As I write this we are still no closer to a decision of the direction of Brexit, whether there will be a deal, no deal or a delay. This is of course hugely frustrating and costly for businesses, as many are planning contingencies for all options, and are concerned as to whether they will lose international opportunities.
While the level of uncertainty is of the greatest concern, as many businesses are delaying decisions, whether that is venturing into new markets, investing in new premises or equipment or hiring new people, the impact of Brexit will undoubtedly present an opportunity for the accountancy profession.
Brexit, deal or not – will require businesses to increasingly rely on their accountants to offer new advisory services and training (a new area for the industry), on changing legislation, new tax regulations and changes in VAT, for example. As most businesses main trusted advisors, accountants will be expected to advise upon the impacts of Brexit, financially for a business and from a technical perspective of compliance. As an accountant differentiating yourself is essential to get ahead of the competition. Heather Townsend and Jon Baker’s book The Go-To Expert is an excellent read to help you decide what your niche may be.
With such a major change for business occurring, this will often trigger a review of their professional services provision and whether they have the most appropriate advisors. This was evident during the last recession, as many businesses sought to find new professional advisors, either to help them to survive the recession with fresh ideas and a different perspective or as a cost cutting exercise – moving from a larger firm with higher fees and less personal service to a smaller firm where they may be deemed more valued and potentially more cost effective charges.
Accountancy professionals can provide powerful information to clients in order to help them be recession proof. Through the use of the latest management information the business can be reviewed, analysed and improved. Using forecasting and modelling prepared by their trusted advisor the business owner can take control of the uncertainties and understand the options for multiple scenarios. This consultancy service, if delivered well, can increase the success of the client’s business and will increase client loyalty.
Cash Flow Forecasting
As the management information modelling suggested above, one of the key services is cash flow forecasting. An increasing amount of applications are now available for clients to try to do this themselves. However, only with the assistance of a professional can the business truly understand the implications of the forecast and build resilient plans for the future.

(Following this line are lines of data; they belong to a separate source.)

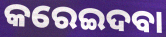
କରେଇଦବା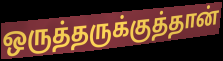
ஒருத்தருக்குத்தான்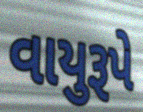
વાયુરૂપેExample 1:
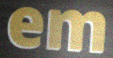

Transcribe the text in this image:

em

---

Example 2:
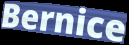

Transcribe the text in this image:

Bernice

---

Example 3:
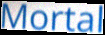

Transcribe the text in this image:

Mortal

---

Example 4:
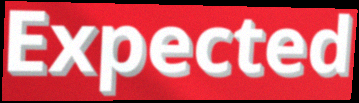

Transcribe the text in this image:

Expected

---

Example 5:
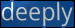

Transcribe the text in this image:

deeply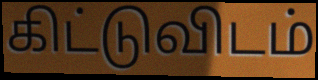
கிட்டுவிடம்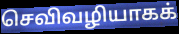
செவிவழியாகக்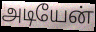
அடியேன்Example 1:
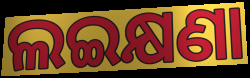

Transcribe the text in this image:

ଲଇକ୍ଷଣା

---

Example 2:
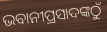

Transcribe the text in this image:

ଭବାନୀପ୍ରସାଦଙ୍କଠୁଁ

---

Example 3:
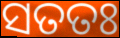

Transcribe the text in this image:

ସତତଃ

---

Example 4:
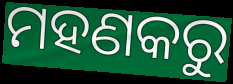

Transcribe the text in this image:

ମହଣକରୁ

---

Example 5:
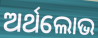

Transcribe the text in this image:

ଅର୍ଥଲୋଭ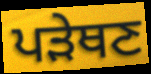
ਪੜੇਥਣ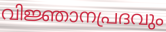
വിജ്ഞാനപ്രദവുംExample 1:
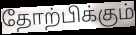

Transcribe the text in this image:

தோற்பிக்கும்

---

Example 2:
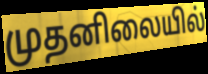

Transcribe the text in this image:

முதனிலையில்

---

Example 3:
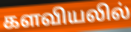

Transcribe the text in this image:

களவியலில்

Advancements in technology, such as AI and machine learning, are predicted to significantly reduce the need for human management. The ‘Brexit effect’ could deliver a potential new revenue stream, not only to help during tough economic times but to see the industry through the digital changes. Many factors are currently pushing businesses to embrace technology. Making Tax Digital (MTD), competition, high labour cost and more innovative uses of technology are all encouraging the accountancy industry to use technology at increasingly sophisticated levels. Many of the Top 100 practices already use technology to employ offshore teams for outsourcing and compliance services. This way, they can harness a variety of technology methods to decrease the amount of clerical work required for servicing their clients. Increasingly, AI-Powered invoice management systems are being implemented that use digital workflows and streamline invoice processing. Within audit many practices are using AI, and software isalready replacing some of the tasks previously undertaken by juniors within an audit.
It’s fair to say that the fear of the unknown scares businesses and accountants alike, and Brexit is certainly a very big unknown. However, accountants can use their skills, training, technology and experience effectively to guide their clients through this uncertain time. This is the time for the accountant to prove their value to the client, and establish how they can provide meaningful, value-added services. Those firms that enable their clients to survive or indeed flourish through the Brexit uncertainty will gain loyal clients that will remember your assistance during these difficult times and be great advocates.
By embracing the possibilities of advisory services, identifying opportunities of change, providing recession planning, cash flow forecasting and becoming friends with technology the accountant can provide longevity for their profession. Those that maintain the status quo will gradually find their services becoming obsolete and redundant. Taking time to plan and refocus your accountancy career journey will make it rewarding, simulating and enjoyable for you, and highly beneficial for your client.